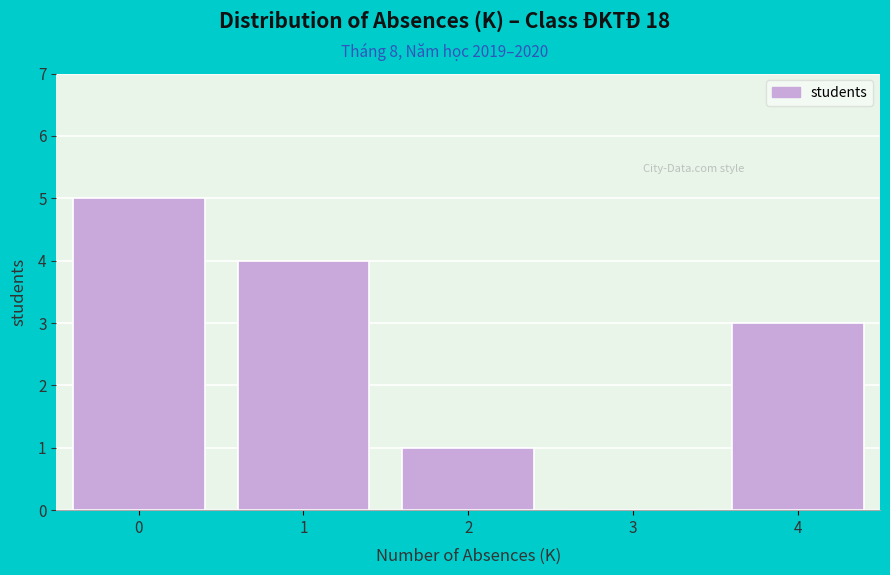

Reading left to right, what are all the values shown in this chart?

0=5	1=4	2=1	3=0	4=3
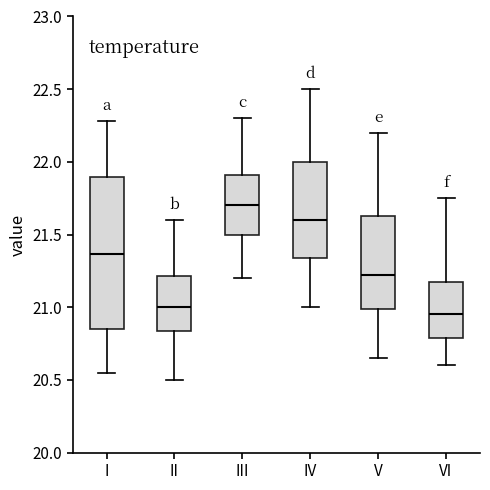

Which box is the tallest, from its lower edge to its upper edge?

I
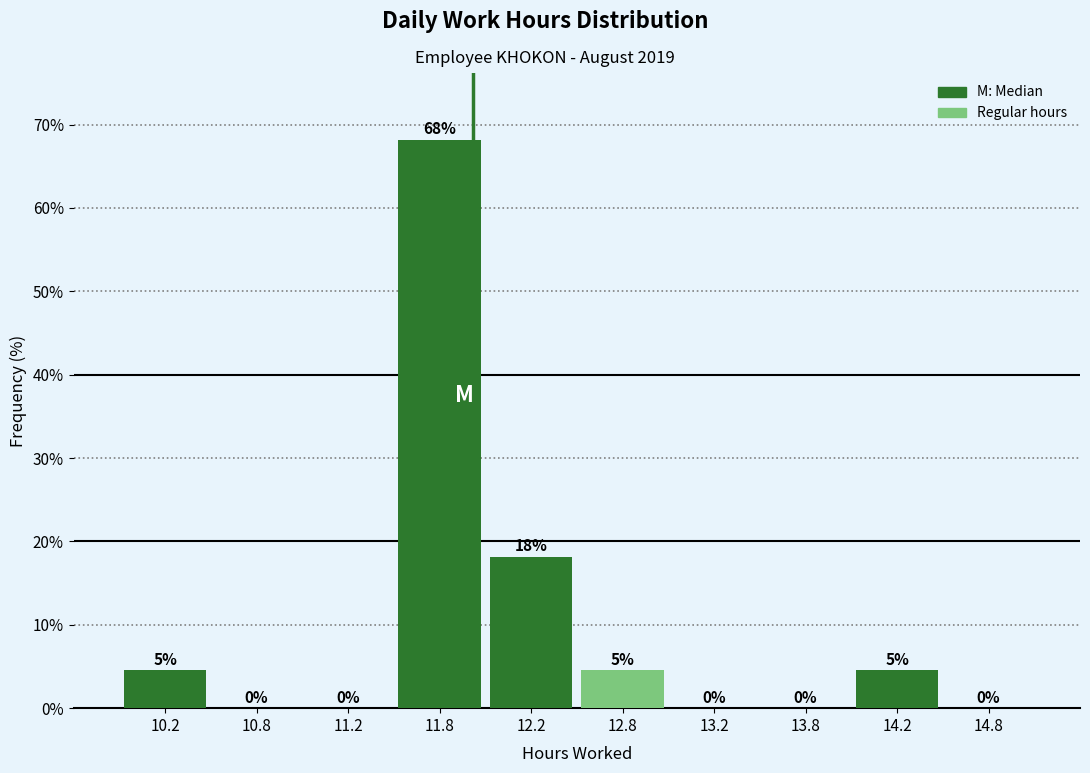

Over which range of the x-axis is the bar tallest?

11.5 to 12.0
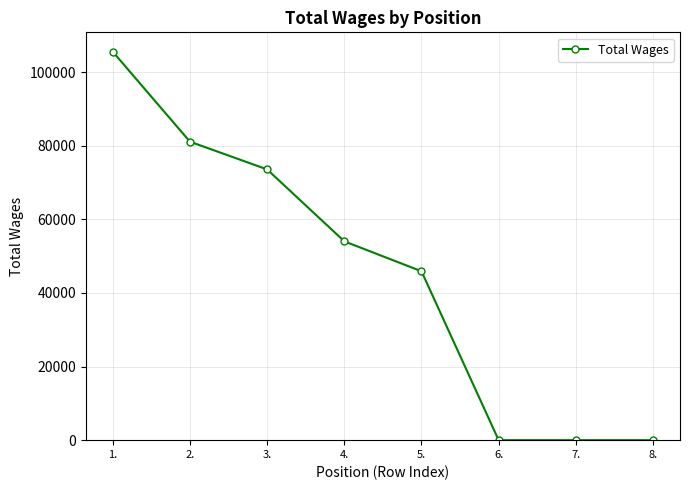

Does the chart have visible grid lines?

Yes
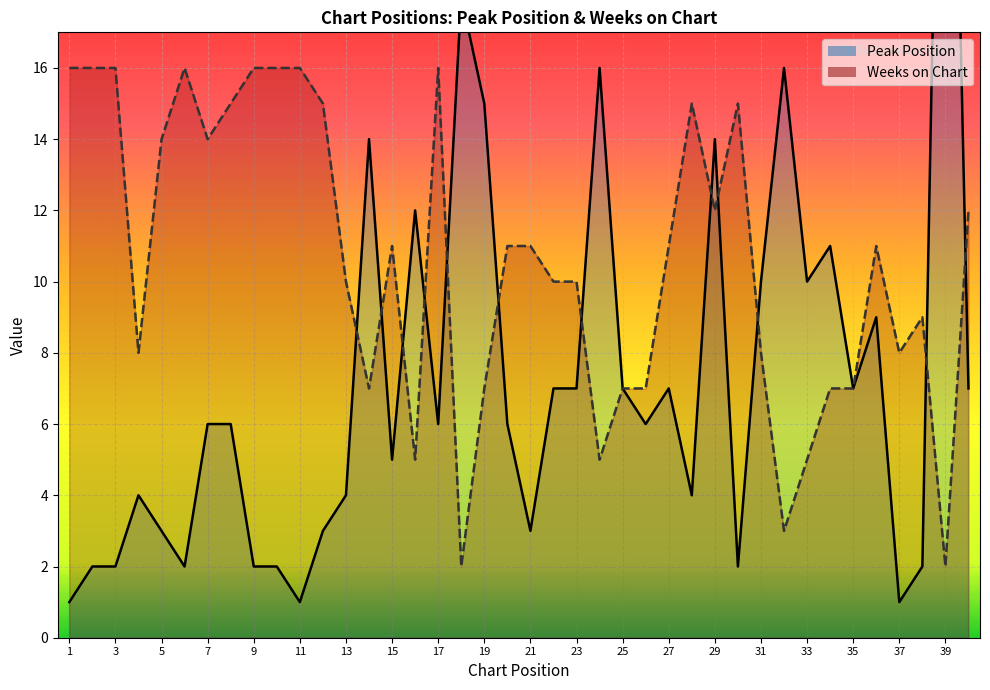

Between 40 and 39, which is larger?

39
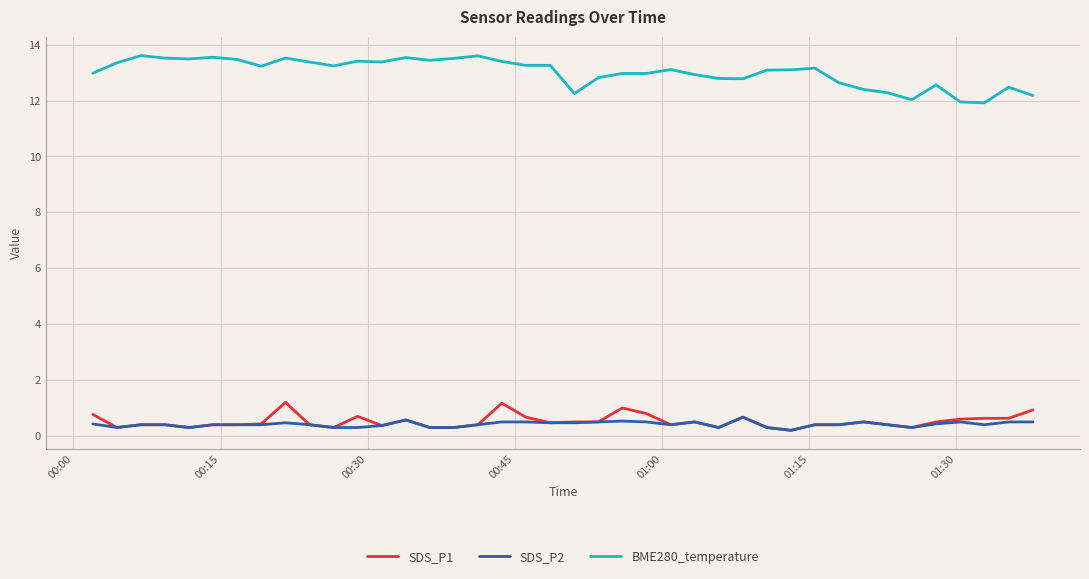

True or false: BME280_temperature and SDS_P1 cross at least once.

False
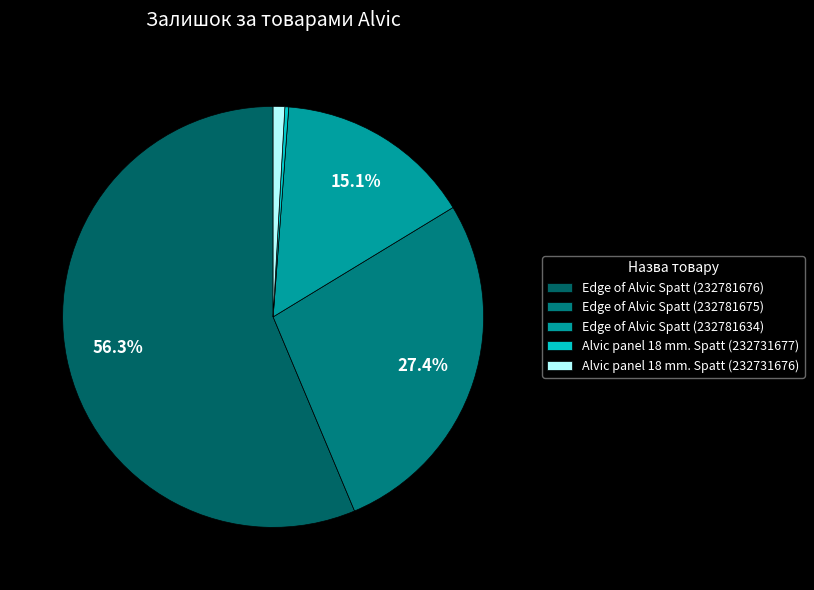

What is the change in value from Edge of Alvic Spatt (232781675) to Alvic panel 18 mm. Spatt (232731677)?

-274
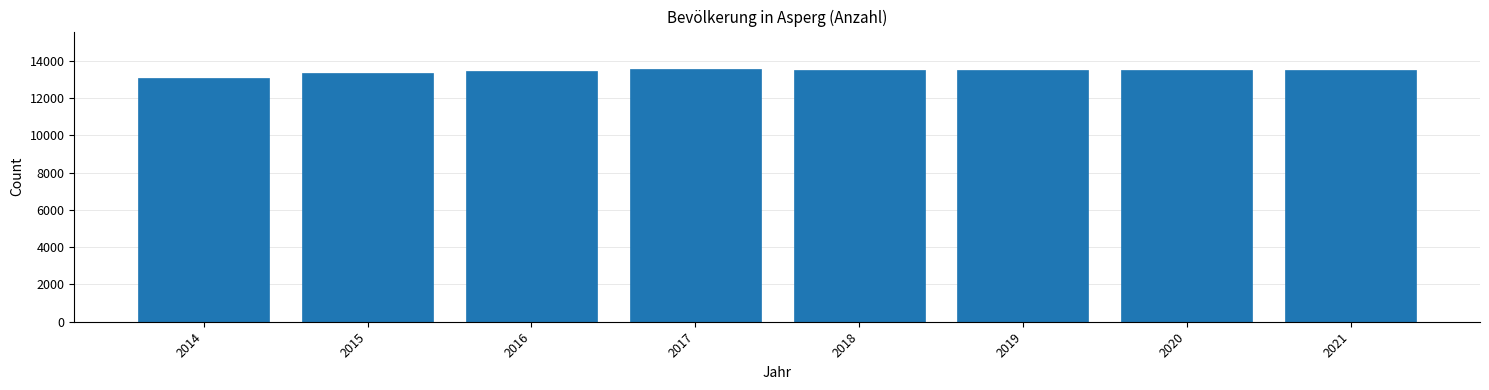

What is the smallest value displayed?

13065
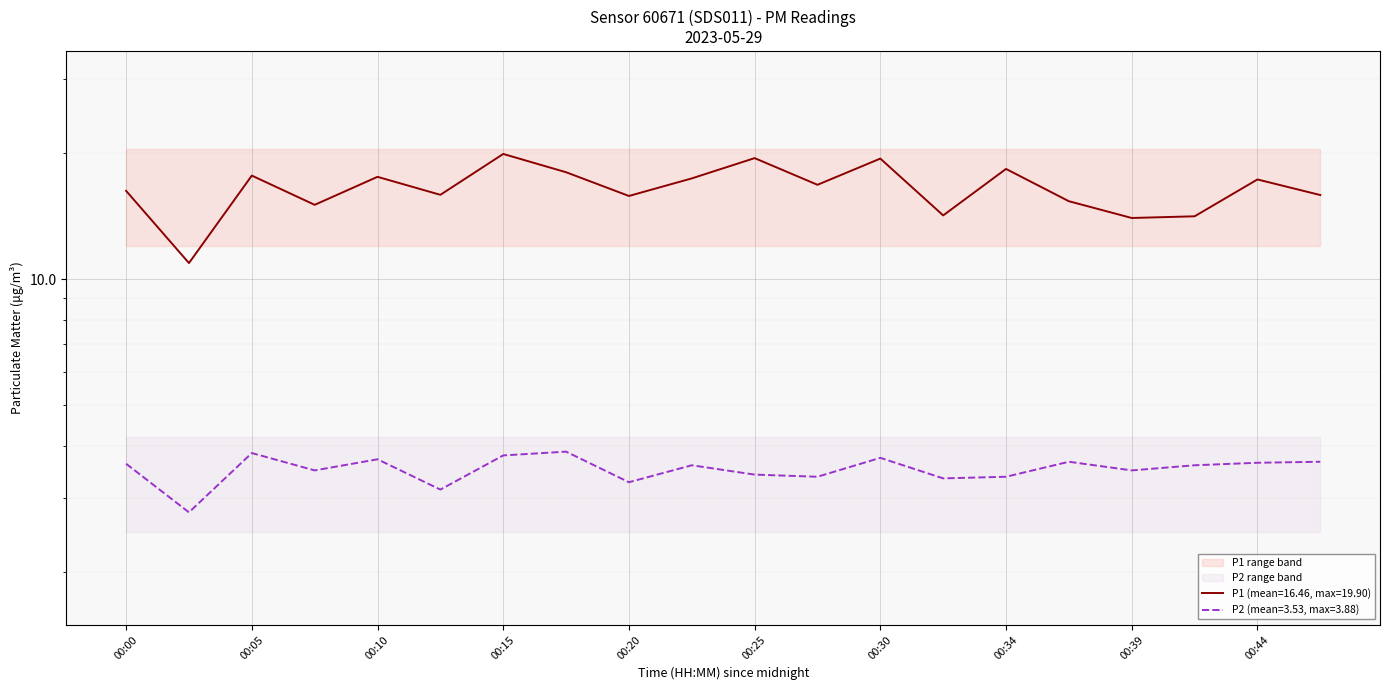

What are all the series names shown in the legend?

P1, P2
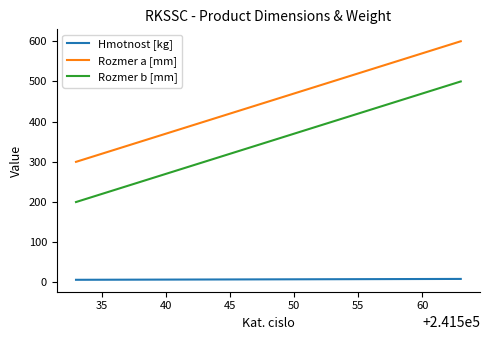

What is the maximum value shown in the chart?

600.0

# Problem to solve
Copy out every one of the records above word for word, leaving out the pictures.

# Task result
Reading left to right, what are all the values shown in this chart?

0=5	1=4	2=1	3=0	4=3

Which box is the tallest, from its lower edge to its upper edge?

I

Over which range of the x-axis is the bar tallest?

11.5 to 12.0

Does the chart have visible grid lines?

Yes

Between 40 and 39, which is larger?

39

True or false: BME280_temperature and SDS_P1 cross at least once.

False

What is the change in value from Edge of Alvic Spatt (232781675) to Alvic panel 18 mm. Spatt (232731677)?

-274

What is the smallest value displayed?

13065

What are all the series names shown in the legend?

P1, P2

What is the maximum value shown in the chart?

600.0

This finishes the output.